Attività richiesta |
Puoi proseguire l'articolo sul South Working riportato qui sotto, partendo dopo la sua ultima frase?

Skip to content

South Working: il futuro delle nuove generazioni sarà nel territorio di origine?

Le città meridionali continuano a perdere le proprie risorse. L’emigrazione non si arresta, ma trova oggi un’alternativa: “South” fa rima con “Smart”, soprattutto se accostato al concetto di “Working”. È così che verrà rilanciato il sud della penisola e del mondo?

Sempre più persone scelgono il sud per riformulare la propria vita e questo è oggi possibile grazie al lavoro a distanza. Il South Working è una tendenza che sta emergendo a livello globale e prevede la scelta di vivere nei paesi più “caldi” del mondo senza però abbandonare il proprio lavoro, quello che può intrappolare gli individui nelle grandi metropoli.

[Voci salvate]
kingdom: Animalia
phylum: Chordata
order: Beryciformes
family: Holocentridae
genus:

Risposta all'esercizio |
La stessa cosa si è riproposta in piccola scala nella nostra penisola dove, dopo le esigenze dovute alla pandemia da Covid-19, si è ripensato al proprio modo di lavorare. Con l’inizio dell’emergenza – e il conseguente isolamento – si stima, infatti, che siano 45 mila i lavoratori delle grandi aziende del nord che hanno scelto di lavorare in smart working dalle proprie abitazioni al sud. Quello che sembrava inizialmente un obbligo si è rivelata un’opzione possibile, tanto che si è iniziato a pensare che fosse uno dei migliori modi per rilanciare le terre che vedono un futuro stagnante e di povertà – soprattutto sociale.

Secondo un’indagine di Ranstad riportata da Forbes, entro il 2030 gli abitanti del Sud Italia tra i 20 e i 64 anni si ridurranno dell’11% rispetto al 6,7% atteso a livello nazionale. E allora quale migliore soluzione se non quella di incrementare il numero di south worker?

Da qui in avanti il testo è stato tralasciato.